● SUPPLIED TEXT:
Jakub Narebski wrote:
> 
> Let us also assume that we have some model of probability that a commit
> is untestable. In the example below numbers are ad hoc, and unrealistic.
> 

What I mostly meant was that there simply is no such model that will be
ideal (since we simply don't have that information, almost by
definition), so therefore the overall algorithm can't be ideal, either.

However, Christian and you do make a very good point that instead of a
linear-probability random selection, it probably makes sense to bias the
randomness in favor of the commits that are more likely to provide
higher information gain.  This is effectively what Christian's patch
does in a somewhat clumsy way.

One of the nice things about combining a random algorithm with bias is
that the bias doesn't have to be perfect, it just have to be good
enough.  For example, we can take dramatic shortcuts like not taking
topology into accounts.

A logical bias function would indeed be an estimate of the information
gain.  One way we can calculate the effective information gain is by
take the list in "goodness order" that we already have, and treat it as
if it had originally been a linear history -- this will usually not be
the case, but we're probabilistically getting away with murder here.

● SUPPLIED INFORMATION:
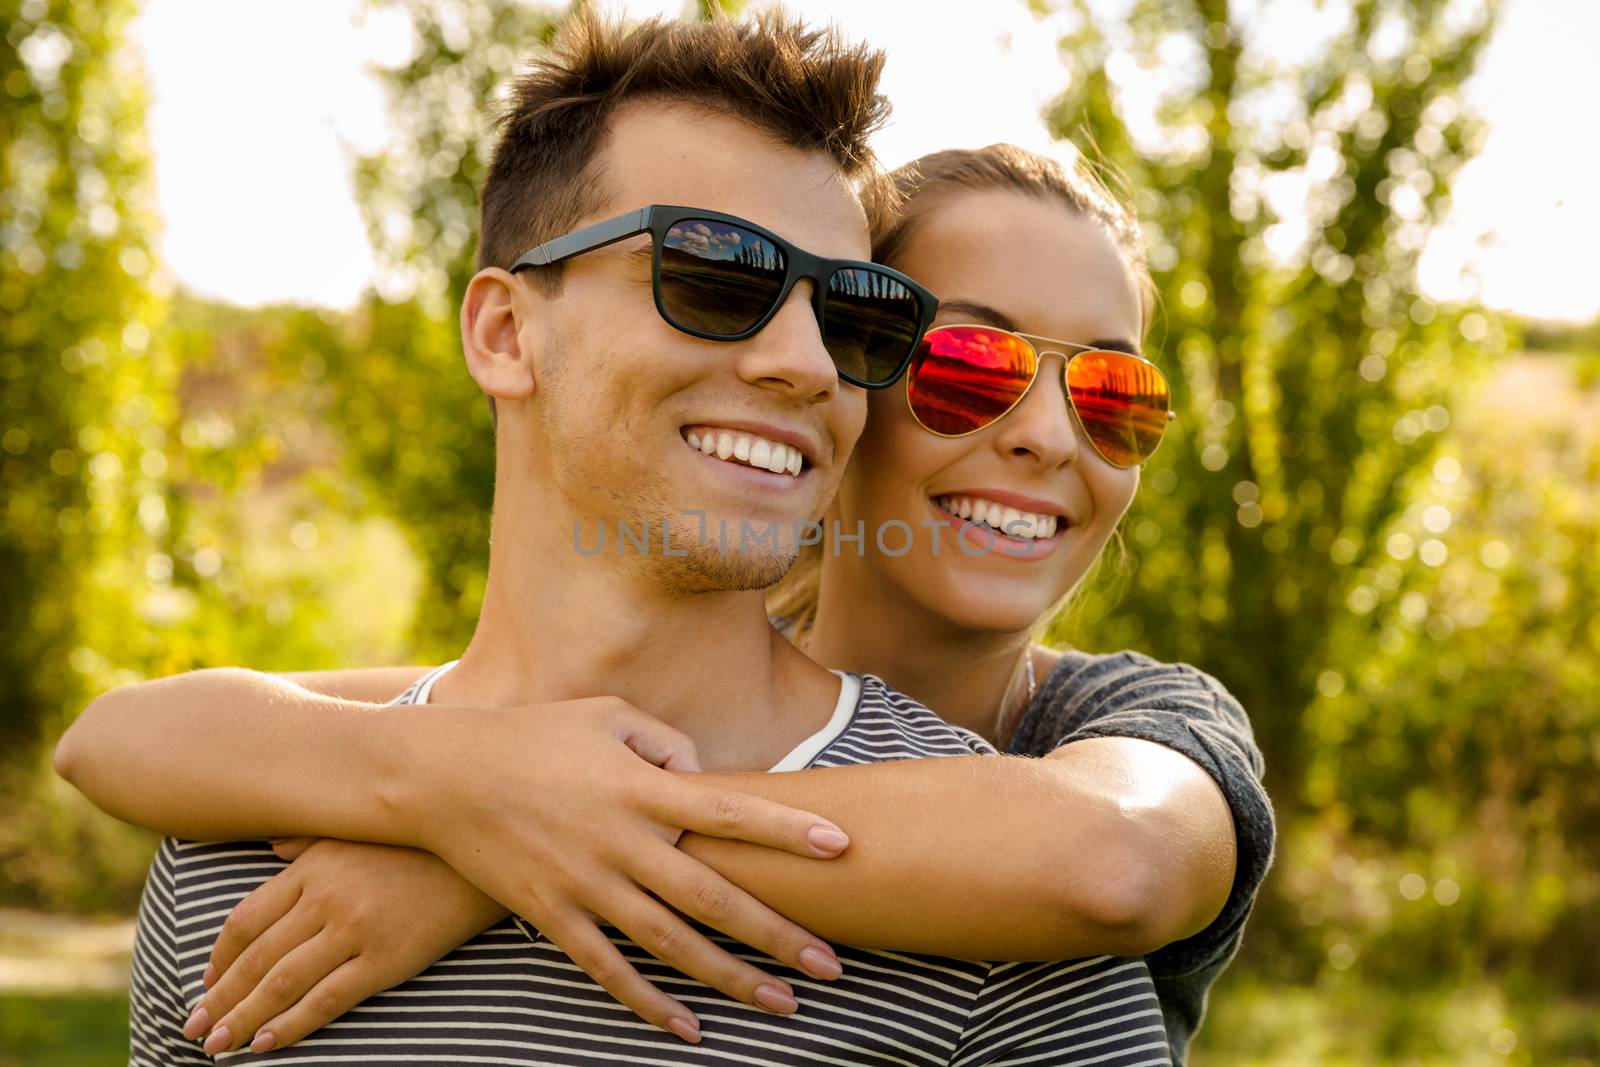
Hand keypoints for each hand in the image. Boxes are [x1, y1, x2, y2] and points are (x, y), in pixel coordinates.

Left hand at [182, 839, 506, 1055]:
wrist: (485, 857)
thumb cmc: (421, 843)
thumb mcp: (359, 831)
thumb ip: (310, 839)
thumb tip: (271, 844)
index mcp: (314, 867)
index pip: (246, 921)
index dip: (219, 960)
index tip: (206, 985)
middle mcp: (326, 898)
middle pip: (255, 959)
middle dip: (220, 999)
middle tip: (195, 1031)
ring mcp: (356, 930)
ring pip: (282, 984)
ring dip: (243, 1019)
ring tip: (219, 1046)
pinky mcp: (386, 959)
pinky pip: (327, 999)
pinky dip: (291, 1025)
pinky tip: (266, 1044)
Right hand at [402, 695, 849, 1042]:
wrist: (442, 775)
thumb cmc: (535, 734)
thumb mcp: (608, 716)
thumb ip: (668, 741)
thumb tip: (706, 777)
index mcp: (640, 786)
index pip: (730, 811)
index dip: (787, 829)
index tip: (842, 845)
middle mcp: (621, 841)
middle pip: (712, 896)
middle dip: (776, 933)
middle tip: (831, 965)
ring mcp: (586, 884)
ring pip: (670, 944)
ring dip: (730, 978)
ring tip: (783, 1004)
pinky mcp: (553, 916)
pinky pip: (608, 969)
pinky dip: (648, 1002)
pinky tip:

● YOUR OBJECTIVE:
Pick up the message on biasing random commit selection by information gain and keep writing it from its final sentence. The records have nothing to do with the message about commit selection.

● WRITTEN ANSWER:
The sorting in "goodness order" of a linear history means sorting
middlemost first, so the modified information density function with x
being the position in the list (x = 0 for best, x = 1 for worst) looks like:

- 1/(2 ln 2) * [ (1-x) ln (1-x) + (1+x) ln (1+x) - 2 ln 2 ]

I'd have to brush up some more of my calculus in order to remember how
to come up with a transformation function which would take a random
number and give us this exact probability distribution, but again, I
don't think it's hugely important; I suspect any function which gives us
a probability distribution that's even in the right neighborhood would
give us excellent results.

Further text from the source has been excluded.